A pedra angular do tratamento da pandemia devida ao VIH-SIDA é a prevenção, centrada nas mudanças de atitude e comportamento, principalmente na área sexual. No documento elaborado por um Grupo de Trabalho sobre a Prevenção Global do VIH, constituído por um painel internacional de 50 especialistas, é enfatizada a importância das alterações do comportamento individual no combate à doença.

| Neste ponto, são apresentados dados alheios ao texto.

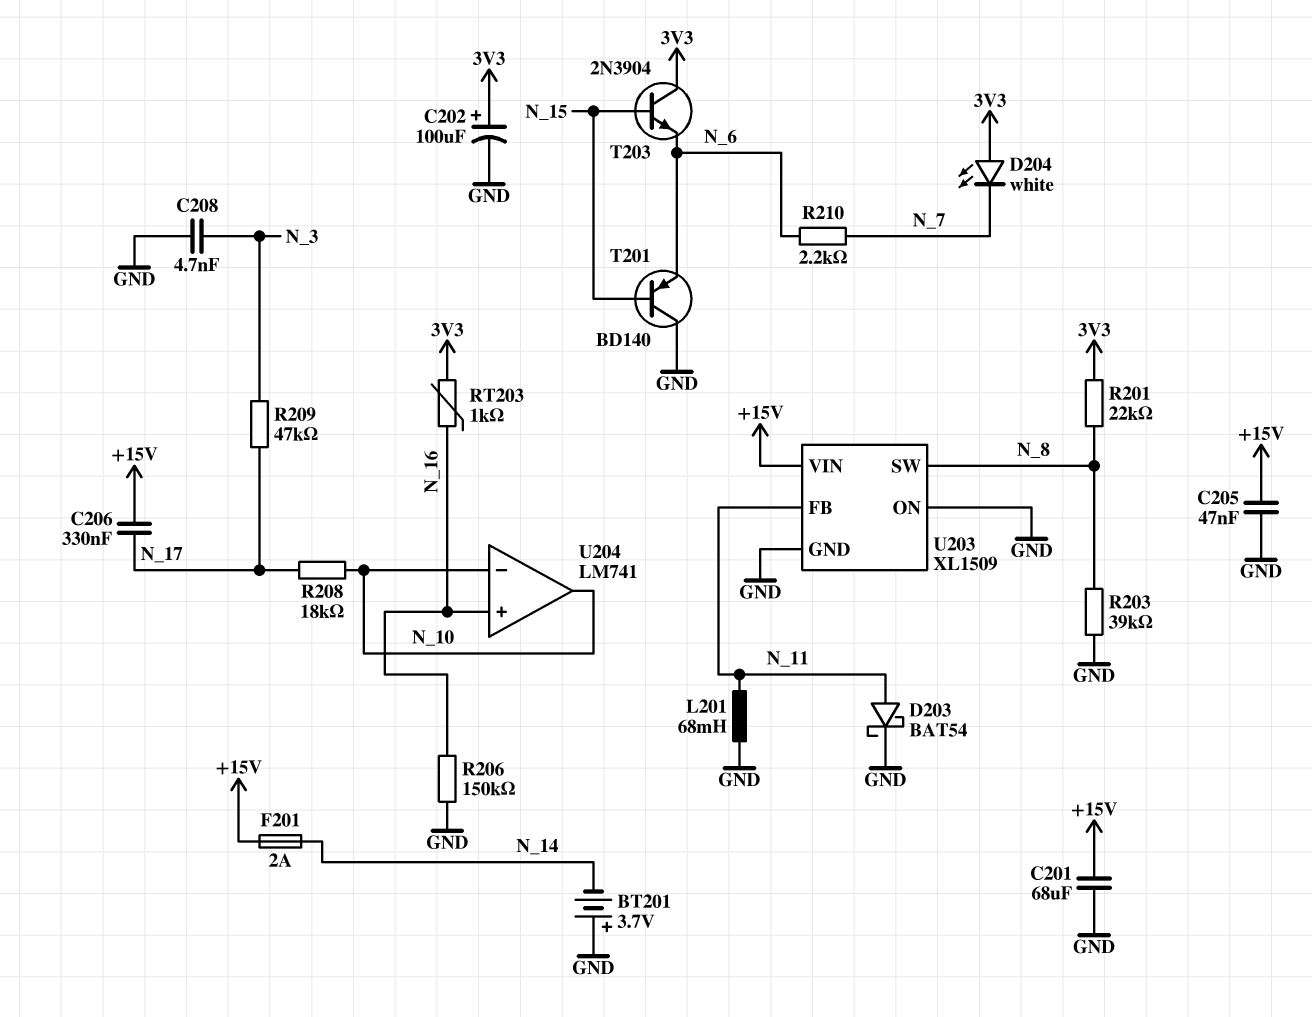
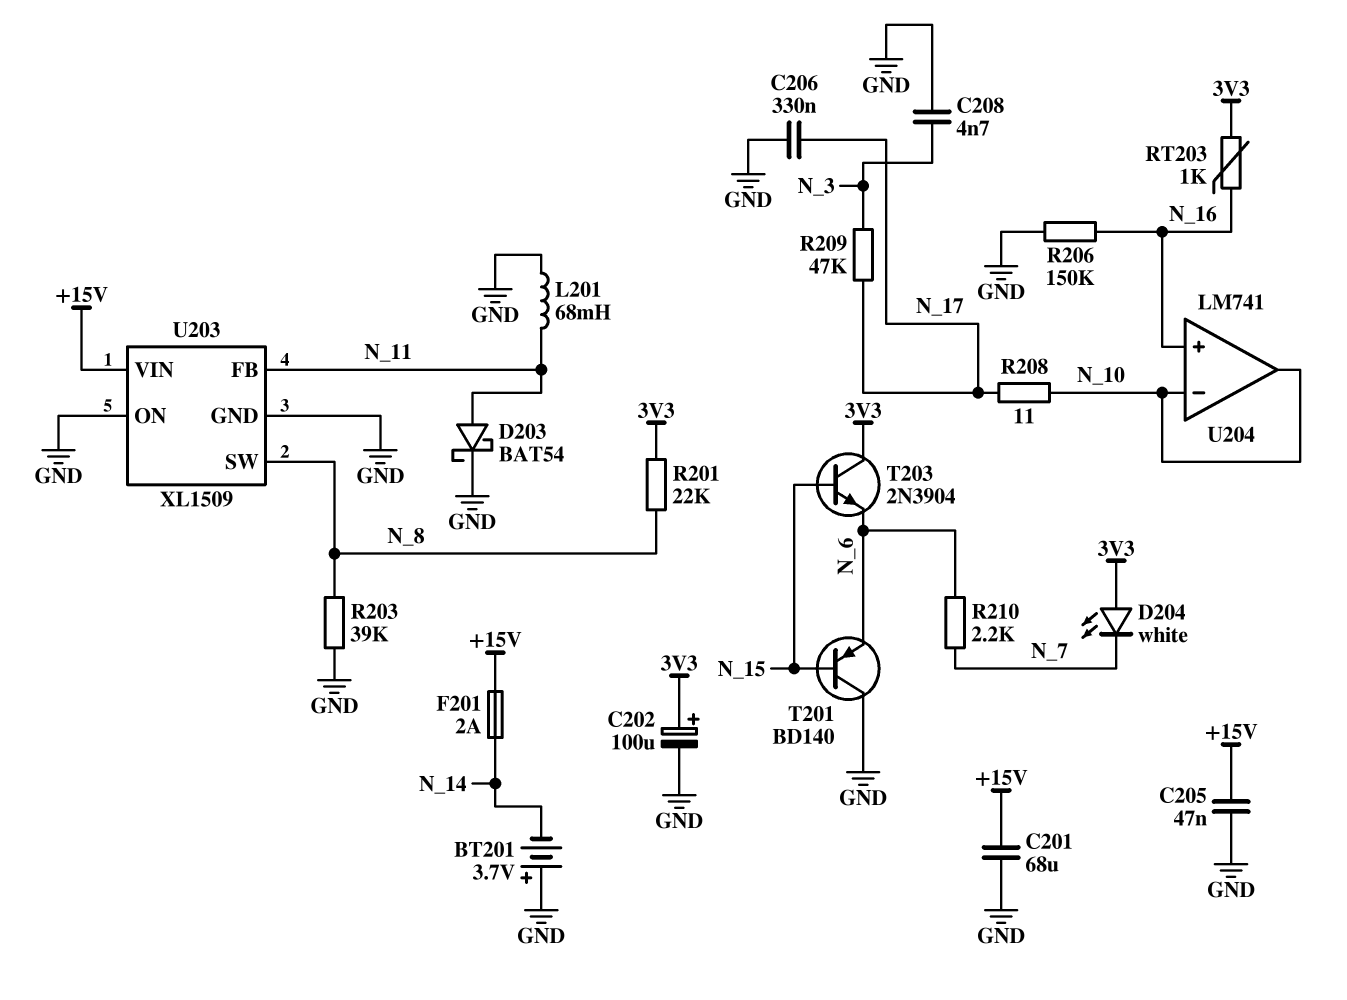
C206: 330nF (+15V, N_17) -> 330nF (GND, N_17)
R208: 18k (N_10, N_17) -> 11 (N_10, N_17)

A política governamental de combate ao VIH-SIDA no Uganda, que tem sido considerada uma história de sucesso e um modelo a seguir, baseia-se na promoção da abstinência sexual (e, para os mais jovens, início mais tardio da actividade sexual), fidelidade ao parceiro sexual e utilização do preservativo, por esta ordem de prioridade. Neste país africano, no final da década de oitenta um terço da população adulta estava infectada com o VIH mas devido à implementação destas medidas de prevenção, a taxa de prevalência nacional da infecção diminuiu para metade no final do milénio, sendo actualmente de cerca de 7%. Já no início da década de noventa, a Organização Mundial de Saúde declarava, no Dia Mundial da Sida, que «a forma mais eficaz de prevenção da transmissão do vírus da Sida é a abstinência sexual ou a fidelidade sexual entre duas pessoas não infectadas. Em alternativa, o uso correcto do preservativo reduzirá o risco significativamente» (OMS, 1992).
 
Diversos estudos referem que a taxa de eficácia do preservativo como profilaxia da disseminação de doenças sexualmente transmissíveis, como a Sida, é superior a 90%, desde que seja utilizado em todos os contactos sexuais, seja de boa qualidade e a sua colocação seja correcta. Tais condições raramente se verificam no contexto africano, onde países em que a distribuição de preservativos está bem implementada, como a África do Sul, Zimbabué e Botswana, continuam a integrar o grupo dos mais afectados pelo VIH-SIDA. Deste modo, apesar da utilização do preservativo dever ser encorajada, é necessário enfatizar a importância das outras medidas de prevenção centradas na modificação do comportamento na área da sexualidade. Aliás, o principal factor de risco de se contrair uma doença sexualmente transmissível é o número de parceiros sexuais que se tem ao longo da vida e não a falta de utilização de preservativo nas relações sexuais.
 
Termino com o texto de uma campanha publicitária da responsabilidade da Comissão Nacional de Luta Contra a Sida, transmitida na imprensa nacional em 1994, cuja mensagem permanece actual: «A fidelidade pode estar fora de moda. Mas isto não é um anúncio de moda. Para além de outras virtudes, e até prova em contrário, a fidelidade é a maneira mais eficaz de combater a Sida. A Sida vive do anonimato e do desconhecido. E a fidelidade, esteja ou não na moda, pode ser o princípio do fim desta epidemia».